In our country, there are somewhere around 410,000 children in foster care on any given day. Roughly 110,000 of these children are available for adoption.
The average age of a waiting child is eight years old.
Each year, over 20,000-30,000 youth “age out” of foster care. Of the “aged out” group:
- 50 percent will drop out of high school
- 62 percent will be unemployed within 12-18 months
- 25 percent will be homeless within two years
- 48 percent of females will have a child within 12-18 months
- 30 percent will be arrested between the ages of 18 (when they age out) and 21
- 63 percent of Americans hold a favorable view of adoption.
- 78 percent of Americans think more should be done to encourage adoptions.
- 40 percent of Americans say they have seriously considered adoption.
- If just one of every 500 adults who said they wanted to adopt actually did, there would be no children waiting in foster care.
Something is Wrong
The truth is government systems are not, and never have been, good at raising children. Governments are not designed to be parents. Children are organically made to be a part of some sort of family unit.
We rant about the over-spending, the under-funding, the educational system, social security…I hear more negatives about government than positives. And yet, we allow them to raise children. And not just any children, these are hurt children. I could argue we are allowing governments to raise the MOST vulnerable members of our society. Damaged children, hidden behind a closed family judicial system, with little to no voice.
FEAR is not an excuse. Fear is not an acceptable reason to actively ignore any crisis situation.
At some point, we have to refuse to allow fear to hold us in the bondage of inaction. And doing anything foster-care-related can be intimidating. There are so many “what ifs…”
What if they hate me?
What if I can’t handle it?
What if they have to leave, and I am devastated?

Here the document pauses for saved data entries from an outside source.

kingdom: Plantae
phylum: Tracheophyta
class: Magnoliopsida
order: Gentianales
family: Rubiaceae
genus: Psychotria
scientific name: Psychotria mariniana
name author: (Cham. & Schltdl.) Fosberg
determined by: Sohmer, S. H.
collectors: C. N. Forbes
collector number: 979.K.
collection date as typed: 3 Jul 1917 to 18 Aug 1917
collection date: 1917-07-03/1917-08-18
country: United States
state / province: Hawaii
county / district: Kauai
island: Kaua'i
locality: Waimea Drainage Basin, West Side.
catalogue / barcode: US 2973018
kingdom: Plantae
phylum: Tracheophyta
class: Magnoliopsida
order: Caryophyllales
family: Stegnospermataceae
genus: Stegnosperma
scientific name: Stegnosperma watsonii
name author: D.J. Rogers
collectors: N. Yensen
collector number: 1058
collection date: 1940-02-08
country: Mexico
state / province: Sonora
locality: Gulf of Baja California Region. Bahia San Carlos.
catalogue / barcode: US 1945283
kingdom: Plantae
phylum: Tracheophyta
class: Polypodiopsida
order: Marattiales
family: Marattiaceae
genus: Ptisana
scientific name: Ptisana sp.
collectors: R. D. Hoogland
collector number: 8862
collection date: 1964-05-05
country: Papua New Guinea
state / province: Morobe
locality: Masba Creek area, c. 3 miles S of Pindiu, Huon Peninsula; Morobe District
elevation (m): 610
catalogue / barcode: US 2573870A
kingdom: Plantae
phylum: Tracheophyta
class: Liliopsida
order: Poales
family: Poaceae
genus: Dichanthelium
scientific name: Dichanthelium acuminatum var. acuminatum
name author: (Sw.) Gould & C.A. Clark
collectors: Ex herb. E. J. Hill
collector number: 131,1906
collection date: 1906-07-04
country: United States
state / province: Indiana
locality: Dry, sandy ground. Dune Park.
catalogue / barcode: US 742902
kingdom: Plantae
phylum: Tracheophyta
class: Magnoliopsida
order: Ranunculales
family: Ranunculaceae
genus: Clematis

For me, fear is just a self-preservation response to the hundreds of what-if questions I ask myself every second all day long. So, every day, I have to decide that it is not okay, fair, or acceptable for me to tell children that need assistance that my want of being emotionally comfortable is more important than their needs.
I am not saying everyone is supposed to adopt. Because I know that is not true. And if you are in that group of people I will tell you this: there are about ten dozen other ways to help.
What I am saying is there are thousands of families that could adopt, have thought about adoption, feel called to adopt, and have not. So we have children being raised in temporary homes and “aging out” and living a life without what most people take for granted…a family.
A family means (according to some of my kids):
TC (13): “Someone who likes you.”
Celee (12): “When someone keeps you even when you are mean.”
Judsen (10): “Having grown-ups tell you what to do.”
Joseph (10): “It means getting SNACKS, like popcorn.” (fist pump here)
Mia (8): “Family means people who hug you.”
Corban (6): “It is a bunch of people that are a bunch of different colors that get to play together.”
Approximately 110,000 little souls are without a family in the United States. It is overwhelming. Staggering. Catastrophic.
Luckily, It is also fixable.
Christy Irons is a mother of eight. Five were adopted from foster care, two were adopted internationally.